## Study text

As they got off the train at Leytonstone, Mire attacked him from behind, punching him to the ground and kicking him in the head until he passed out.

Mire then withdrew a bread knife and attempted to behead Mr Zimmerman in front of Tube passengers who tried to stop the attack as Mire slashed at them with his weapon. 

Mr Zimmerman said his recollection of the attack, which left him with a jagged gash in his throat requiring 19 stitches, was fuzzy.

“The guy beat me up really quick, it was kind of shocking and next thing I know I wake up and there’s a doctor sitting with me on the steps telling me I’m going to be ok,” he told The Independent.

“Three days later I was back in the pub playing music.”

The 57-year-old cannot remember Mire shouting during the frenzied assault, when Mire claimed he was carrying out the attack for “my Syrian brothers” and repeatedly shouted “Allahu akbar” as police took him down with tasers.

The statements caused police to initially investigate the stabbing as a “terror incident” but the culprit, who had a history of paranoid schizophrenia, was not charged with terror offences and received a life sentence for attempted murder. 

“I was very clear in my mind within a day or so of the attack that it was just a mental health tragedy,” Mr Zimmerman said.

“This guy had had a really profound history of mental illness and his family had been trying to get him help.  I thought it was entirely appropriate that he wasn’t charged with terrorism crimes.”

But the White House does not agree.

It listed the Leytonstone incident among 78 “under-reported” terror attacks on Western targets between September 2014 and December.

## Entries provided
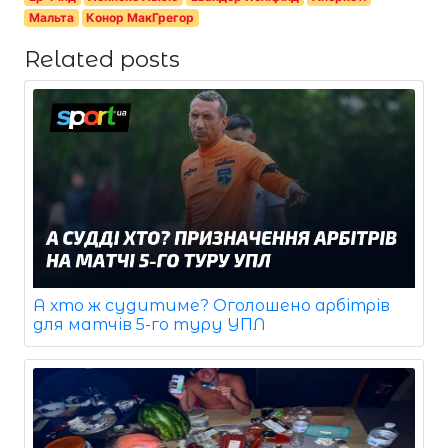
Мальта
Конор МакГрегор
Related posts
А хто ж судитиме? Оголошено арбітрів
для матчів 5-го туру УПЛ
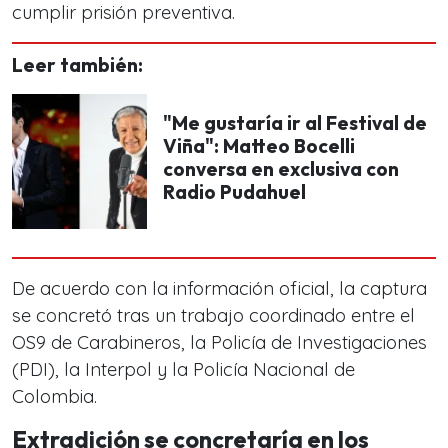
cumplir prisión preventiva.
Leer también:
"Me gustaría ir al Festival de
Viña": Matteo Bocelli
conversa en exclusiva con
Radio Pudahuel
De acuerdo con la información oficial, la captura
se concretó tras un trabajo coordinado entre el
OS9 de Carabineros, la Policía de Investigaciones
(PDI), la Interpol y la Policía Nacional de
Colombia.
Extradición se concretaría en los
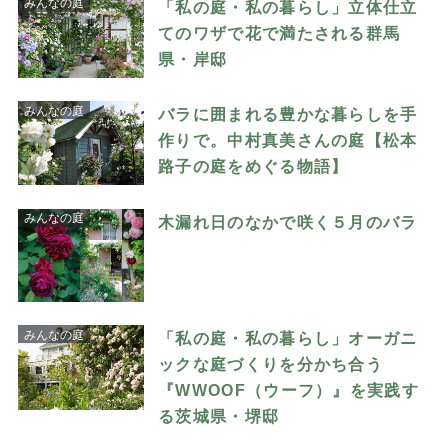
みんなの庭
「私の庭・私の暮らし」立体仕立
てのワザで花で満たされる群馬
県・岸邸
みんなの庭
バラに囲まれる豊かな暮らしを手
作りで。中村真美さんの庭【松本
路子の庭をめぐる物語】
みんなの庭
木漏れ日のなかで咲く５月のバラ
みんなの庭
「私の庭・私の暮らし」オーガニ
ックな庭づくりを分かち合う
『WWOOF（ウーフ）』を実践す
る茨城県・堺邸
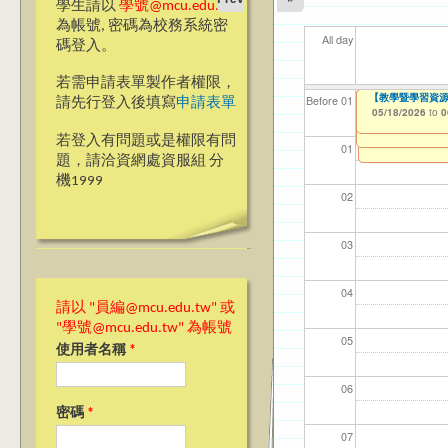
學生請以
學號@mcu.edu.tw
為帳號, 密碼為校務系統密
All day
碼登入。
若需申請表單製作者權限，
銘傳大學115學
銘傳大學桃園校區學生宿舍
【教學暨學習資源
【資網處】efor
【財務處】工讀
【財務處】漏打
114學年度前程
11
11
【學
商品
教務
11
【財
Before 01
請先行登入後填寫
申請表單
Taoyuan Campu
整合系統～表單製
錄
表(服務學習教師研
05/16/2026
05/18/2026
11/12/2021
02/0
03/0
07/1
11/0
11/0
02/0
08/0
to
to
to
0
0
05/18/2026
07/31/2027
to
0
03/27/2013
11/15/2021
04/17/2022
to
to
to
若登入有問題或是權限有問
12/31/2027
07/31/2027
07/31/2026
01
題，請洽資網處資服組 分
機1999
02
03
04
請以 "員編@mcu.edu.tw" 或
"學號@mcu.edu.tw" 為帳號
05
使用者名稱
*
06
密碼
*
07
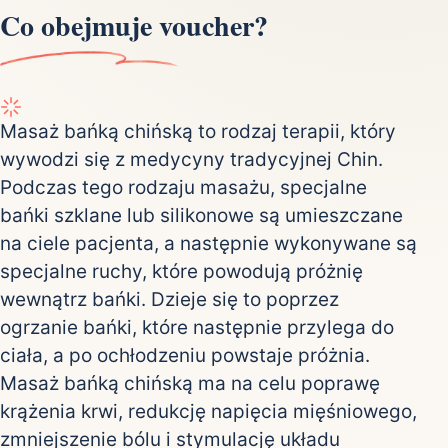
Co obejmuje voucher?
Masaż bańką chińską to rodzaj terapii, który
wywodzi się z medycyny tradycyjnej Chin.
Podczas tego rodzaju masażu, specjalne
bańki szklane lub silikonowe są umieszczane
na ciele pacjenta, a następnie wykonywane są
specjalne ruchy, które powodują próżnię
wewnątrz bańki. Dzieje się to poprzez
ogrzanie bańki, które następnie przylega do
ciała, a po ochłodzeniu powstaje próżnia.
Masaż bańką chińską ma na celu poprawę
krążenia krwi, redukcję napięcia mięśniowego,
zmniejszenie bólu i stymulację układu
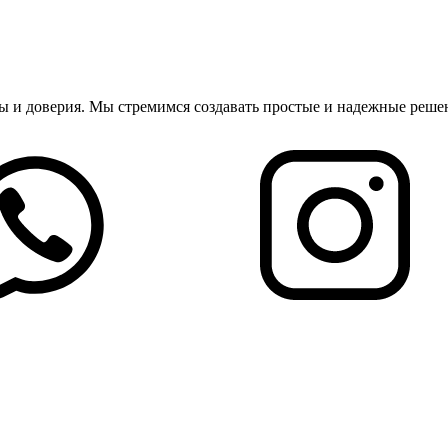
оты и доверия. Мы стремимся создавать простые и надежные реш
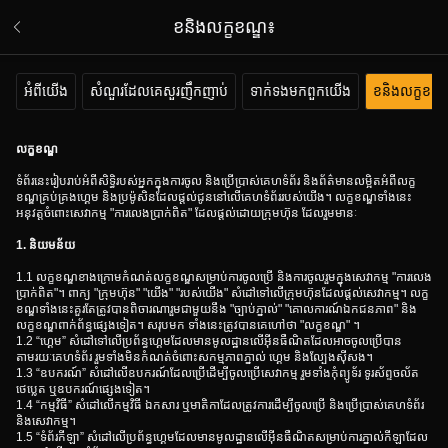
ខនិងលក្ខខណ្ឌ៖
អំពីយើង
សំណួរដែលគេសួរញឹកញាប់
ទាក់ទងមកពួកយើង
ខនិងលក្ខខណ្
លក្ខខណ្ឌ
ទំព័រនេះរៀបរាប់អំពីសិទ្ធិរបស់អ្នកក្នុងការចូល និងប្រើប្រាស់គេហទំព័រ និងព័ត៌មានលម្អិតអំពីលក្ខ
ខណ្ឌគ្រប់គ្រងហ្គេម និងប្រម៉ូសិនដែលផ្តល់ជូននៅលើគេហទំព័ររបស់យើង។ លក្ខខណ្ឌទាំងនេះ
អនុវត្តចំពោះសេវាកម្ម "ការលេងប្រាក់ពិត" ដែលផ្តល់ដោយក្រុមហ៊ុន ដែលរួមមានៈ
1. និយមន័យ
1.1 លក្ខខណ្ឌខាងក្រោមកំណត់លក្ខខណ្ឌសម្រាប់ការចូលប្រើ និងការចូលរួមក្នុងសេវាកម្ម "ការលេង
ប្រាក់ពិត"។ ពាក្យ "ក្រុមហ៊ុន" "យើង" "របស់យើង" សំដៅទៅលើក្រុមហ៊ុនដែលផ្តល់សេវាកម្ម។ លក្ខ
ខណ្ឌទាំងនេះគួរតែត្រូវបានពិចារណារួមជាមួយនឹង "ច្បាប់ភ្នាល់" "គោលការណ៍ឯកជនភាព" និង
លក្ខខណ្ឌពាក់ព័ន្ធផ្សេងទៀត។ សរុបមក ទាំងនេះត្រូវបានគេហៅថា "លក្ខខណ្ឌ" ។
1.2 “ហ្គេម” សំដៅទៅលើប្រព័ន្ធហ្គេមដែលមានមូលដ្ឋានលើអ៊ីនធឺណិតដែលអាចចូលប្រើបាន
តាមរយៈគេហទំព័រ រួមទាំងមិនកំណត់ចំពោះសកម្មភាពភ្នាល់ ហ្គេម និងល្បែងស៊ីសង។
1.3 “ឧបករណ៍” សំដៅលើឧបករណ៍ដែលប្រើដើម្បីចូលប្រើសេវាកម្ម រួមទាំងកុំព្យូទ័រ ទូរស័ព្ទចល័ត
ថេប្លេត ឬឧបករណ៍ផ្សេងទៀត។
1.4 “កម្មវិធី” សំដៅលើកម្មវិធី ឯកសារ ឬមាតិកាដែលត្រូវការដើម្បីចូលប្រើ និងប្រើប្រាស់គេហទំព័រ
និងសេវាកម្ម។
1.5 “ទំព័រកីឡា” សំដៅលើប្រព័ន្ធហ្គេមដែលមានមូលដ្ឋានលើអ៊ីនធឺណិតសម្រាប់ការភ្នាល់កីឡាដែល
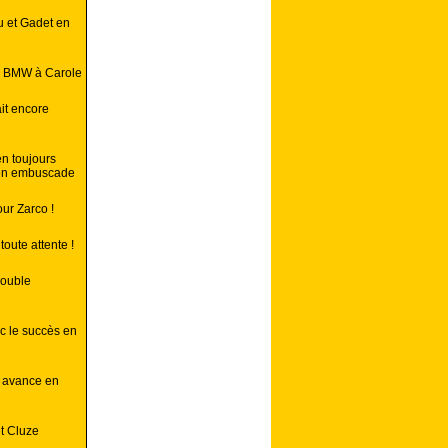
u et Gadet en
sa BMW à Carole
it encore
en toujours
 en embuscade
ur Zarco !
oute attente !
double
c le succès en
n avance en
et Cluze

---

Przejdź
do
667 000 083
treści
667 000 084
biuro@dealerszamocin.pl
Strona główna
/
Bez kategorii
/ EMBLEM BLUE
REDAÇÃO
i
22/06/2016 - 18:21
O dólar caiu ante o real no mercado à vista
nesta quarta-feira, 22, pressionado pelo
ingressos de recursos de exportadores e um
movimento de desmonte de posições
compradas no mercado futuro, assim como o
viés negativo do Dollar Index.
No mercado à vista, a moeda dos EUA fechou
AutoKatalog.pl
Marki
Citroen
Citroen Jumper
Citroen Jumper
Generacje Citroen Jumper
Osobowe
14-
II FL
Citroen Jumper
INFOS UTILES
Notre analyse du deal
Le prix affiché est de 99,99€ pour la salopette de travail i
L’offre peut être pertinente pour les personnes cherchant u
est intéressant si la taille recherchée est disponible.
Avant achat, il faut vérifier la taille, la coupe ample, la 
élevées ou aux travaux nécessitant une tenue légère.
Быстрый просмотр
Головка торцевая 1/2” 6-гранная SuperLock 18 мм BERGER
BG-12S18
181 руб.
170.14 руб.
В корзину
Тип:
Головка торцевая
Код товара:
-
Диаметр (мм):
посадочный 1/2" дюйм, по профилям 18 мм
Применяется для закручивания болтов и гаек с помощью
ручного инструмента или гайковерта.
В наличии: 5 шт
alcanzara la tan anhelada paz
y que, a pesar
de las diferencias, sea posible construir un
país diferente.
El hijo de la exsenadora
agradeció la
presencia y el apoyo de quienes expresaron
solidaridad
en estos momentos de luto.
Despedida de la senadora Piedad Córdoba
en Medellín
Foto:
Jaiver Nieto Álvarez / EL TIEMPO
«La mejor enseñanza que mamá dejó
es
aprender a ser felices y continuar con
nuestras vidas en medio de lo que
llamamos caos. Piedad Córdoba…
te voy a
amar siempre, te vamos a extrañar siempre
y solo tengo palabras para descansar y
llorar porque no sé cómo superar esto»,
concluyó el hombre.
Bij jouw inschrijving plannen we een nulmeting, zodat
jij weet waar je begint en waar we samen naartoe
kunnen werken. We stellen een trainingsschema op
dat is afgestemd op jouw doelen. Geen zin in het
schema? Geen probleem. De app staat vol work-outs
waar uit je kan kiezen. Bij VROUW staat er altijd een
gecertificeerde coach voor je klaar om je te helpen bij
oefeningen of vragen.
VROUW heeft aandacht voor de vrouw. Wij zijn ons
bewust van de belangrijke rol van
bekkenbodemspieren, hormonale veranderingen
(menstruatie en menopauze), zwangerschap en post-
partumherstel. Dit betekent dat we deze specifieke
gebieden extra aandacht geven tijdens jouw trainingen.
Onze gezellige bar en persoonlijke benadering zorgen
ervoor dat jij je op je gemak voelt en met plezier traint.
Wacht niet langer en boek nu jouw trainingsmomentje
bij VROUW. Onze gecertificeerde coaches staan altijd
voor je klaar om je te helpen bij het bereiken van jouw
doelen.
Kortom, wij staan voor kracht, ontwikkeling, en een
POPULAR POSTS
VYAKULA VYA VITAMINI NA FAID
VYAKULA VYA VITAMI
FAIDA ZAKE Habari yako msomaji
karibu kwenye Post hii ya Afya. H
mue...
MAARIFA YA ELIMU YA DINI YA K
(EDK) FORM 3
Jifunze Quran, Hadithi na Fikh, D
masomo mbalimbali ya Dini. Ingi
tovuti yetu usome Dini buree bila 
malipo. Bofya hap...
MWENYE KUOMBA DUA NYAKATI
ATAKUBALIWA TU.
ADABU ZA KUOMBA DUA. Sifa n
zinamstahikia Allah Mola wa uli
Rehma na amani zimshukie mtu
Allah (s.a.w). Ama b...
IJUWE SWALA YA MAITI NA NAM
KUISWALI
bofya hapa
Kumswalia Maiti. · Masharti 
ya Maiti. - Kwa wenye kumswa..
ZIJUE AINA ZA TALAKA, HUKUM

---

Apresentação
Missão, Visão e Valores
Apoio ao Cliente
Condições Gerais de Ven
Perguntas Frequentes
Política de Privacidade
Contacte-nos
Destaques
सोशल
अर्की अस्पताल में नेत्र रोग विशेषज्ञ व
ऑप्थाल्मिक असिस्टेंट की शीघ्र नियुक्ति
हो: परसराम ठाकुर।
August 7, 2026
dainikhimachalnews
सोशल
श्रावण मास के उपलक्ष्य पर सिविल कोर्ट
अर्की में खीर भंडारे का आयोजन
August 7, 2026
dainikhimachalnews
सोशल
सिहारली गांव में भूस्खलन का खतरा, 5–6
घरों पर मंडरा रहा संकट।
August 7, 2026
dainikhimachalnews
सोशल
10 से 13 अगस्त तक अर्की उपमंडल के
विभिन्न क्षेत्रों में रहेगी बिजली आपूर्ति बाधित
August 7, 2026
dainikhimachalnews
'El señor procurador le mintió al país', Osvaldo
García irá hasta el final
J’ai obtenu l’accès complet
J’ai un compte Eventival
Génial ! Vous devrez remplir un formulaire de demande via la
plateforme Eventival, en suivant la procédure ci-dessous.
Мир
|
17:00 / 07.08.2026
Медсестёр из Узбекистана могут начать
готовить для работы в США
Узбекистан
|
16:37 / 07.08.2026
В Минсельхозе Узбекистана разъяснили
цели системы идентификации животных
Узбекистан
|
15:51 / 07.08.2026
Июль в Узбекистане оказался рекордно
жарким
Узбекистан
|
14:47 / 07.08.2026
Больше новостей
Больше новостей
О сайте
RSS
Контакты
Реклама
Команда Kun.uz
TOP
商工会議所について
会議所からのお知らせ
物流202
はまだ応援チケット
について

## Your task
Write the next part of the news piece on the Leytonstone stabbing, starting after its final sentence.

## Your response
“For the White House, that’s not good enough,” Mr Zimmerman said. “I felt like it was heavily covered and also not actually an act of terrorism.

“It was obvious to me that the event was ripe for sensationalisation, and that was going to help Isis and help far right extremists as well by making it this big, terrifying event.”

leytonstone-attack-1.jpg
Muhiddin Mire injured several passengers during the attack in December

Mr Trump cited the threat of terror attacks as the main reason for his attempted suspension of the US refugee programme and halt on immigration from seven-mainly Muslim countries.

The executive order, labelled a “Muslim ban” by critics, has been suspended after a legal challenge that sparked angry allegations from the President that a judge had “opened up our country to potential terrorists”.

Mr Zimmerman said the White House’s terror list aimed to “appeal to the lowest common denominator” of Mr Trump’s support base.

He disagrees with the President’s immigration ban, believing it’s “counter-productive to US safety” by alienating international allies.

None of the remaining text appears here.